Connect with your LOCAL Girl Scout Troop and contribute to their cookie initiative while enjoying some yummy treats!

The Girl Scout organization has a lot to offer outside of just cookies for our young future leaders, and I would urge you to look at their website to find ways to get involved and/or contribute.

***I’m a s’mores fan, which is a regional cookie here in the SW. I have heard rumors about a french toast cookie on the East coast!!!

I’m a huge advocate for our young leaders starting early in developing the skills and knowledge that they will leverage as they enter the workforce later in life. There are tons of other great opportunities besides Girl Scouts and our involvement and contributions as adults has a huge impact!

Cheers, and like my blue furry friend the Cookie Monster says -> "Om nom nom nom"!
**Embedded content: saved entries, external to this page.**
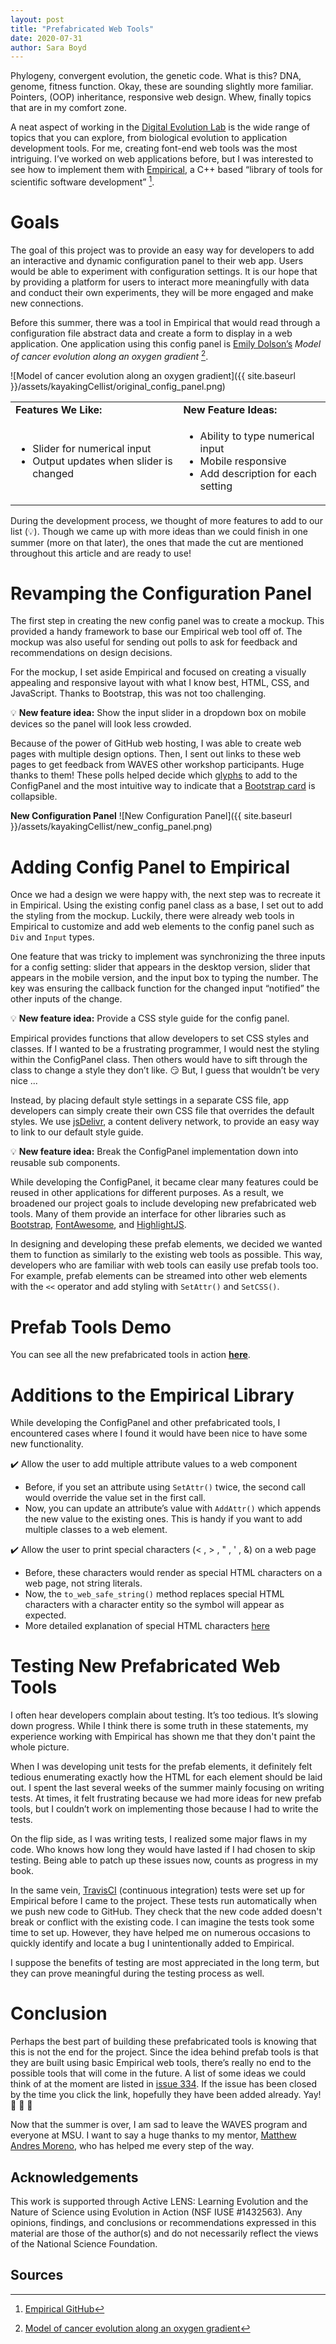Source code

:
 ```yaml
---
layout: post
title: "Prefabricated Web Tools"
date: 2020-07-31
author: Sara Boyd
---
```


Phylogeny, convergent evolution, the genetic code. 
What is this? 
DNA, genome, fitness function. 
Okay, these are sounding slightly more familiar. 
Pointers, (OOP) inheritance, responsive web design. 
Whew, finally topics that are in my comfort zone.

A neat aspect of working in the [Digital Evolution Lab](https://debolab.org) is the wide range of topics that you can explore, from biological evolution to application development tools. 
For me, creating font-end web tools was the most intriguing. 
I’ve worked on web applications before, but I was interested to see how to implement them with [Empirical](https://github.com/devosoft/Empirical), a C++ based “library of tools for scientific software development” [^1].

# Goals
The goal of this project was to provide an easy way for developers to add an interactive and dynamic configuration panel to their web app.
Users would be able to experiment with configuration settings.
It is our hope that by providing a platform for users to interact more meaningfully with data and conduct their own experiments, they will be more engaged and make new connections.

Before this summer, there was a tool in Empirical that would read through a configuration file abstract data and create a form to display in a web application. One application using this config panel is [Emily Dolson’s](https://emilyldolson.com) *Model of cancer evolution along an oxygen gradient* [^2].

![Model of cancer evolution along an oxygen gradient]({{ site.baseurl }}/assets/kayakingCellist/original_config_panel.png)


<table>
  <tr>
    <td><b>Features We Like:</b></td>
    <td><b>New Feature Ideas:</b></td>
  </tr>
  <tr>
    <td>
      <ul>
        <li>Slider for numerical input</li>
        <li>Output updates when slider is changed</li>
      </ul>
    </td>
    <td>
      <ul>
        <li>Ability to type numerical input</li>
        <li>Mobile responsive</li>
        <li>Add description for each setting</li>
      </ul>
    </td>
  </tr>
</table>

During the development process, we thought of more features to add to our list (:bulb:).
Though we came up with more ideas than we could finish in one summer (more on that later), the ones that made the cut are mentioned throughout this article and are ready to use!

# Revamping the Configuration Panel
The first step in creating the new config panel was to create a mockup.
This provided a handy framework to base our Empirical web tool off of.
The mockup was also useful for sending out polls to ask for feedback and recommendations on design decisions.

For the mockup, I set aside Empirical and focused on creating a visually appealing and responsive layout with what I know best, HTML, CSS, and JavaScript. 
Thanks to Bootstrap, this was not too challenging. 

:bulb: **New feature idea:** Show the input slider in a dropdown box on mobile devices so the panel will look less crowded.

Because of the power of GitHub web hosting, I was able to create web pages with multiple design options.
Then, I sent out links to these web pages to get feedback from WAVES other workshop participants.
Huge thanks to them! 
These polls helped decide which [glyphs](https://kayakingcellist.github.io/ControlPanelDemo/toggle_options.html) to add to the ConfigPanel and the most intuitive way to indicate that a [Bootstrap card](https://kayakingcellist.github.io/ControlPanelDemo/card_demo.html) is collapsible.

**New Configuration Panel**
![New Configuration Panel]({{ site.baseurl }}/assets/kayakingCellist/new_config_panel.png)


# Adding Config Panel to Empirical
Once we had a design we were happy with, the next step was to recreate it in Empirical. 
Using the existing config panel class as a base, I set out to add the styling from the mockup. 
Luckily, there were already web tools in Empirical to customize and add web elements to the config panel such as `Div` and `Input` types. 

One feature that was tricky to implement was synchronizing the three inputs for a config setting: slider that appears in the desktop version, slider that appears in the mobile version, and the input box to typing the number. 
The key was ensuring the callback function for the changed input “notified” the other inputs of the change. 

:bulb: **New feature idea:** Provide a CSS style guide for the config panel.

Empirical provides functions that allow developers to set CSS styles and classes. 
If I wanted to be a frustrating programmer, I would nest the styling within the ConfigPanel class. 
Then others would have to sift through the class to change a style they don’t like. :smirk:
But, I guess that wouldn’t be very nice ...

Instead, by placing default style settings in a separate CSS file, app developers can simply create their own CSS file that overrides the default styles. 
We use [jsDelivr](https://www.jsdelivr.com/?docs=gh), a content delivery network, to provide an easy way to link to our default style guide.

:bulb: **New feature idea:** Break the ConfigPanel implementation down into reusable sub components.

While developing the ConfigPanel, it became clear many features could be reused in other applications for different purposes.
As a result, we broadened our project goals to include developing new prefabricated web tools.
Many of them provide an interface for other libraries such as [Bootstrap](https://getbootstrap.com/), [FontAwesome](https://fontawesome.com/v4.7.0/), and [HighlightJS](https://highlightjs.org/).

In designing and developing these prefab elements, we decided we wanted them to function as similarly to the existing web tools as possible. 
This way, developers who are familiar with web tools can easily use prefab tools too. 
For example, prefab elements can be streamed into other web elements with the `<<` operator and add styling with `SetAttr()` and `SetCSS()`.

# Prefab Tools Demo
You can see all the new prefabricated tools in action [**here**](https://devosoft.github.io/empirical-prefab-demo/empirical-prefab-demo).

# Additions to the Empirical Library

While developing the ConfigPanel and other prefabricated tools, I encountered cases where I found it would have been nice to have some new functionality. 

:heavy_check_mark: Allow the user to add multiple attribute values to a web component

- Before, if you set an attribute using `SetAttr()` twice, the second call would override the value set in the first call.
- Now, you can update an attribute’s value with `AddAttr()` which appends the new value to the existing ones. 
This is handy if you want to add multiple classes to a web element.

:heavy_check_mark: Allow the user to print special characters (&lt; , &gt; , &quot; , &apos; , &amp;) on a web page

- Before, these characters would render as special HTML characters on a web page, not string literals.
- Now, the `to_web_safe_string()` method replaces special HTML characters with a character entity so the symbol will appear as expected.
- More detailed explanation of special HTML characters [here](https://www.w3schools.com/html/html_symbols.asp)
    
# Testing New Prefabricated Web Tools
I often hear developers complain about testing. 
It’s too tedious. 
It’s slowing down progress. 
While I think there is some truth in these statements, my experience working with Empirical has shown me that they don't paint the whole picture.

When I was developing unit tests for the prefab elements, it definitely felt tedious enumerating exactly how the HTML for each element should be laid out. 
I spent the last several weeks of the summer mainly focusing on writing tests. 
At times, it felt frustrating because we had more ideas for new prefab tools, but I couldn’t work on implementing those because I had to write the tests.

On the flip side, as I was writing tests, I realized some major flaws in my code. 
Who knows how long they would have lasted if I had chosen to skip testing. 
Being able to patch up these issues now, counts as progress in my book. 

In the same vein, [TravisCI](https://travis-ci.com) (continuous integration) tests were set up for Empirical before I came to the project. 
These tests run automatically when we push new code to GitHub. 
They check that the new code added doesn't break or conflict with the existing code. 
I can imagine the tests took some time to set up. 
However, they have helped me on numerous occasions to quickly identify and locate a bug I unintentionally added to Empirical.

I suppose the benefits of testing are most appreciated in the long term, but they can prove meaningful during the testing process as well.


# Conclusion
Perhaps the best part of building these prefabricated tools is knowing that this is not the end for the project. 
Since the idea behind prefab tools is that they are built using basic Empirical web tools, there’s really no end to the possible tools that will come in the future. 
A list of some ideas we could think of at the moment are listed in [issue 334](https://github.com/devosoft/Empirical/issues/334).
If the issue has been closed by the time you click the link, hopefully they have been added already.
Yay! :tada: :tada: :tada:

Now that the summer is over, I am sad to leave the WAVES program and everyone at MSU. 
I want to say a huge thanks to my mentor, [Matthew Andres Moreno](https://mmore500.com), who has helped me every step of the way.

## Acknowledgements
This work is supported through Active LENS: Learning Evolution and the Nature of Science using Evolution in Action (NSF IUSE #1432563). Any opinions, findings, and conclusions or recommendations expressed in this material are those of the author(s) and do not necessarily reflect the views of the National Science Foundation.

## Sources
[^1]: [Empirical GitHub](https://github.com/devosoft/Empirical)
[^2]: [Model of cancer evolution along an oxygen gradient](https://emilydolson.github.io/memic_model/web/memic_model.html)
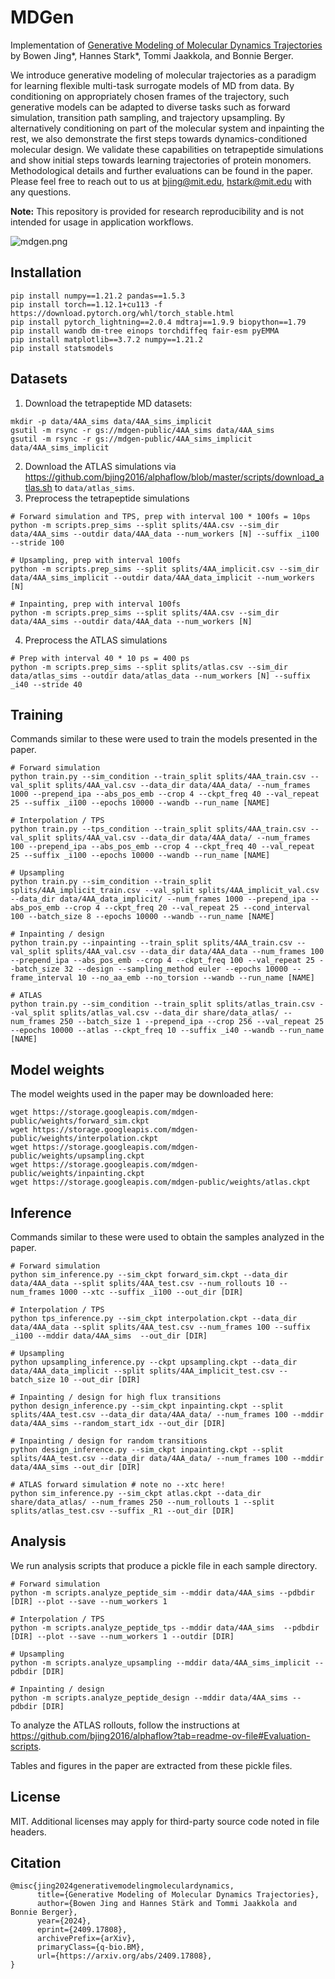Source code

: # MDGen

Implementation of [Generative Modeling of Molecular Dynamics Trajectories](https://arxiv.org/abs/2409.17808) by Bowen Jing*, Hannes Stark*, Tommi Jaakkola, and Bonnie Berger.

We introduce generative modeling of molecular trajectories as a paradigm for learning flexible multi-task surrogate models of MD from data. By conditioning on appropriately chosen frames of the trajectory, such generative models can be adapted to diverse tasks such as forward simulation, transition path sampling, and trajectory upsampling. By alternatively conditioning on part of the molecular system and inpainting the rest, we also demonstrate the first steps towards dynamics-conditioned molecular design. We validate these capabilities on tetrapeptide simulations and show initial steps towards learning trajectories of protein monomers. Methodological details and further evaluations can be found in the paper. Please feel free to reach out to us at bjing@mit.edu, hstark@mit.edu with any questions.

**Note:** This repository is provided for research reproducibility and is not intended for usage in application workflows.

![mdgen.png](mdgen.png)

## Installation

```
pip install numpy==1.21.2 pandas==1.5.3
pip install torch==1.12.1+cu113 -f https://download.pytorch.org/whl/torch_stable.html
pip install pytorch_lightning==2.0.4 mdtraj==1.9.9 biopython==1.79
pip install wandb dm-tree einops torchdiffeq fair-esm pyEMMA
pip install matplotlib==3.7.2 numpy==1.21.2
pip install statsmodels
```

## Datasets

1. Download the tetrapeptide MD datasets:
```
mkdir -p data/4AA_sims data/4AA_sims_implicit
gsutil -m rsync -r gs://mdgen-public/4AA_sims data/4AA_sims
gsutil -m rsync -r gs://mdgen-public/4AA_sims_implicit data/4AA_sims_implicit
```
2. Download the ATLAS simulations via https://github.com/bjing2016/alphaflow/blob/master/scripts/download_atlas.sh to `data/atlas_sims`.
3. Preprocess the tetrapeptide simulations
```
# Forward simulation and TPS, prep with interval 100 * 100fs = 10ps
python -m scripts.prep_sims --split splits/4AA.csv --sim_dir data/4AA_sims --outdir data/4AA_data --num_workers [N] --suffix _i100 --stride 100

# Upsampling, prep with interval 100fs
python -m scripts.prep_sims --split splits/4AA_implicit.csv --sim_dir data/4AA_sims_implicit --outdir data/4AA_data_implicit --num_workers [N]

# Inpainting, prep with interval 100fs 
python -m scripts.prep_sims --split splits/4AA.csv --sim_dir data/4AA_sims --outdir data/4AA_data --num_workers [N]
```
4. Preprocess the ATLAS simulations
```
# Prep with interval 40 * 10 ps = 400 ps
python -m scripts.prep_sims --split splits/atlas.csv --sim_dir data/atlas_sims --outdir data/atlas_data --num_workers [N] --suffix _i40 --stride 40
```

## Training

Commands similar to these were used to train the models presented in the paper.
```
# Forward simulation
python train.py --sim_condition --train_split splits/4AA_train.csv --val_split splits/4AA_val.csv --data_dir data/4AA_data/ --num_frames 1000 --prepend_ipa --abs_pos_emb --crop 4 --ckpt_freq 40 --val_repeat 25 --suffix _i100 --epochs 10000 --wandb --run_name [NAME]

# Interpolation / TPS
python train.py --tps_condition --train_split splits/4AA_train.csv --val_split splits/4AA_val.csv --data_dir data/4AA_data/ --num_frames 100 --prepend_ipa --abs_pos_emb --crop 4 --ckpt_freq 40 --val_repeat 25 --suffix _i100 --epochs 10000 --wandb --run_name [NAME]

# Upsampling
python train.py --sim_condition --train_split splits/4AA_implicit_train.csv --val_split splits/4AA_implicit_val.csv --data_dir data/4AA_data_implicit/ --num_frames 1000 --prepend_ipa --abs_pos_emb --crop 4 --ckpt_freq 20 --val_repeat 25 --cond_interval 100 --batch_size 8 --epochs 10000 --wandb --run_name [NAME]

# Inpainting / design
python train.py --inpainting --train_split splits/4AA_train.csv --val_split splits/4AA_val.csv --data_dir data/4AA_data --num_frames 100 --prepend_ipa --abs_pos_emb --crop 4 --ckpt_freq 100 --val_repeat 25 --batch_size 32 --design --sampling_method euler --epochs 10000 --frame_interval 10 --no_aa_emb --no_torsion --wandb --run_name [NAME]

# ATLAS
python train.py --sim_condition --train_split splits/atlas_train.csv --val_split splits/atlas_val.csv --data_dir share/data_atlas/ --num_frames 250 --batch_size 1 --prepend_ipa --crop 256 --val_repeat 25 --epochs 10000 --atlas --ckpt_freq 10 --suffix _i40 --wandb --run_name [NAME]
```

## Model weights

The model weights used in the paper may be downloaded here:
```
wget https://storage.googleapis.com/mdgen-public/weights/forward_sim.ckpt
wget https://storage.googleapis.com/mdgen-public/weights/interpolation.ckpt
wget https://storage.googleapis.com/mdgen-public/weights/upsampling.ckpt
wget https://storage.googleapis.com/mdgen-public/weights/inpainting.ckpt
wget https://storage.googleapis.com/mdgen-public/weights/atlas.ckpt
```

## Inference

Commands similar to these were used to obtain the samples analyzed in the paper.
```
# Forward simulation
python sim_inference.py --sim_ckpt forward_sim.ckpt --data_dir data/4AA_data --split splits/4AA_test.csv --num_rollouts 10 --num_frames 1000 --xtc --suffix _i100 --out_dir [DIR]

# Interpolation / TPS
python tps_inference.py --sim_ckpt interpolation.ckpt --data_dir data/4AA_data --split splits/4AA_test.csv --num_frames 100 --suffix _i100 --mddir data/4AA_sims  --out_dir [DIR] 

# Upsampling 
python upsampling_inference.py --ckpt upsampling.ckpt --data_dir data/4AA_data_implicit --split splits/4AA_implicit_test.csv --batch_size 10 --out_dir [DIR]

# Inpainting / design for high flux transitions
python design_inference.py --sim_ckpt inpainting.ckpt --split splits/4AA_test.csv --data_dir data/4AA_data/ --num_frames 100 --mddir data/4AA_sims --random_start_idx --out_dir [DIR] 

# Inpainting / design for random transitions
python design_inference.py --sim_ckpt inpainting.ckpt --split splits/4AA_test.csv --data_dir data/4AA_data/ --num_frames 100 --mddir data/4AA_sims --out_dir [DIR] 

# ATLAS forward simulation # note no --xtc here!
python sim_inference.py --sim_ckpt atlas.ckpt --data_dir share/data_atlas/ --num_frames 250 --num_rollouts 1 --split splits/atlas_test.csv --suffix _R1 --out_dir [DIR]
```

## Analysis

We run analysis scripts that produce a pickle file in each sample directory.
```
# Forward simulation
python -m scripts.analyze_peptide_sim --mddir data/4AA_sims --pdbdir [DIR] --plot --save --num_workers 1

# Interpolation / TPS
python -m scripts.analyze_peptide_tps --mddir data/4AA_sims  --pdbdir [DIR] --plot --save --num_workers 1 --outdir [DIR]

# Upsampling
python -m scripts.analyze_upsampling --mddir data/4AA_sims_implicit --pdbdir [DIR]

# Inpainting / design
python -m scripts.analyze_peptide_design --mddir data/4AA_sims --pdbdir [DIR]
```
To analyze the ATLAS rollouts, follow the instructions at https://github.com/bjing2016/alphaflow?tab=readme-ov-file#Evaluation-scripts.

Tables and figures in the paper are extracted from these pickle files.

## License

MIT. Additional licenses may apply for third-party source code noted in file headers.

## Citation
```
@misc{jing2024generativemodelingmoleculardynamics,
      title={Generative Modeling of Molecular Dynamics Trajectories}, 
      author={Bowen Jing and Hannes Stärk and Tommi Jaakkola and Bonnie Berger},
      year={2024},
      eprint={2409.17808},
      archivePrefix={arXiv},
      primaryClass={q-bio.BM},
      url={https://arxiv.org/abs/2409.17808}, 
}
```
(...I intentionally did not link a specific Troop’s cookie site such as ours, as I feel it’s best to contribute to your local Troop 😉)

@Ooh-Rah - Here’s a picture for you to resize buddy 😎. Thanks


----------



## Jaknight (Jan 17, 2021)

I remember when I was doing security for a dispensary and some Girl Scouts set up shop right outside about a few stores down. They cleaned house everyone bought cookies lol


----------